_ACTION DEMANDÉE A_
D'après le passage sur le préambule de la constitution européenne, quelle est la longueur de ce préambule ?
_ACTION DEMANDÉE B_
Poursuivez le billet sur le préambule de la constitution européenne au-delà de sa dernière phrase.

Canalblog
Editer l'article Suivre ce blog Administration + Créer mon blog
Publicité
Le Blog Bonapartiste
Archives
5 novembre 2004

Curieux préambule

Curieux préambule

Sans que cela soit explicitement dit, l’objet du préambule de la soi-disant constitution européenne est de donner une définition consensuelle de l’Europe et de justifier son unification. L’exercice est difficile, on en conviendra. Mais il semble l’être plus encore qu’on ne l’imaginait, si l’on en juge par le résultat auquel les conventionnels sont parvenus. C’est en effet le cas de dire à son propos que ce qui se conçoit mal s’énonce confusément et que les mots pour le dire arrivent péniblement… On s’étonne d’ailleurs qu’un homme aussi brillant que Valéry Giscard d’Estaing ait accepté de cautionner ce texte pitoyable d’un peu plus de vingt-cinq lignes.

Cependant, pour bizarre qu’il soit, ce préambule n’en est pas moins édifiant. On ne saurait donc trop en conseiller la lecture et l’analyse.

Le lecteur y apprend en particulier que "l’Europe est un continent porteur de civilisation", "un continent ouvert sur la culture, sur le savoir et sur le progrès social," qu’elle "entend poursuivre cette trajectoire de civilisation, de progrès et de prospérité" et qu’elle est "désormais réunie", "unie dans sa diversité", "uni[e] d’une manière sans cesse plus étroite", parce que son union offre aux citoyens et aux Etats qui la composent "la meilleure chance de poursuivre […] la grande aventure qui en fait un espace privilégié de l’espérance humaine".

_MATÉRIEL FOURNI_

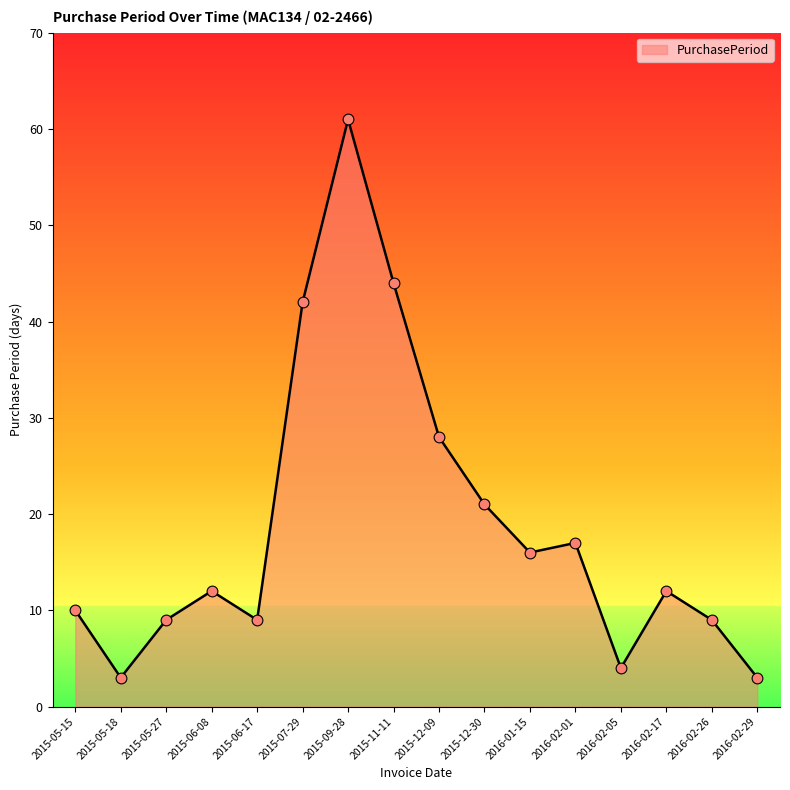

Which has a higher value, 2015-06-08 or 2015-12-30?

2015-12-30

_ZONE DE RÉPONSE A_
Un peu plus de vingt-cinq lignes.

_ZONE DE RÉPONSE B_
Le contenu de cette "civilisation" y est maigrement décliné en plusieurs concepts épars : "le caractère démocratique et transparent de sa vie publique" qu’il faut "approfondir", "la paix, la justice et la solidarité dans le monde" auxquelles il faut "œuvrer", le "respect du droit" qui est "ancré dans la vie de la société", et enfin "l’humanisme" qui est son "héritage" et dont les "habitants […] ont développé progressivement les valeurs".

Tout cela est "un peu court", pour reprendre la réplique trop connue de Cyrano. Car ces valeurs, au demeurant bien vagues, bien lacunaires et bien platement exprimées, n’appartiennent évidemment pas en propre à l’Europe, ni même à l’Occident, encore moins à la seule Europe communautaire, sauf à considérer, comme à la Belle Epoque, que l’Homme blanc est seul "porteur de civilisation" et qu’il est investi d’une mission civilisatrice et conquérante à l’échelle de la planète. Bien dangereuse conception, en vérité.

Il est vrai, comme nous l’avons déjà plusieurs fois souligné, que la "mondialisation" à laquelle nous assistons n’est au fond qu’une troisième vague de colonisation, et que mondialisme et néocolonialisme ne sont que les deux facettes d’une même réalité.

Plus surprenante encore est la définition des "valeurs qui fondent l’humanisme". A notre classique trilogie républicaine, en est substituée une autre : "l’égalité des êtres, la liberté, le respect de la raison". La fraternité ne serait-elle donc pas un sentiment européen ? Le mot, en tout cas, ne figure dans aucune phrase du préambule.

Et qu’est-ce que cette "égalité des êtres" ? L'égalité entre tous les êtres vivants, entre l’homme et le poisson rouge ? On peut craindre en effet que cette expression ne soit pas seulement une maladroite façon d’inclure la femme dans l’affirmation de l’égalité entre les hommes. Car les conventionnels proposent également aux Européens de se déclarer "conscients de leurs responsabilités à l’égard des générations futures et de la Terre". On n’est donc pas loin de l’écologie fondamentaliste et de la religion du Nouvel Age, dont les adeptes les plus illuminés s’illustrent depuis quelques années outre-Atlantique.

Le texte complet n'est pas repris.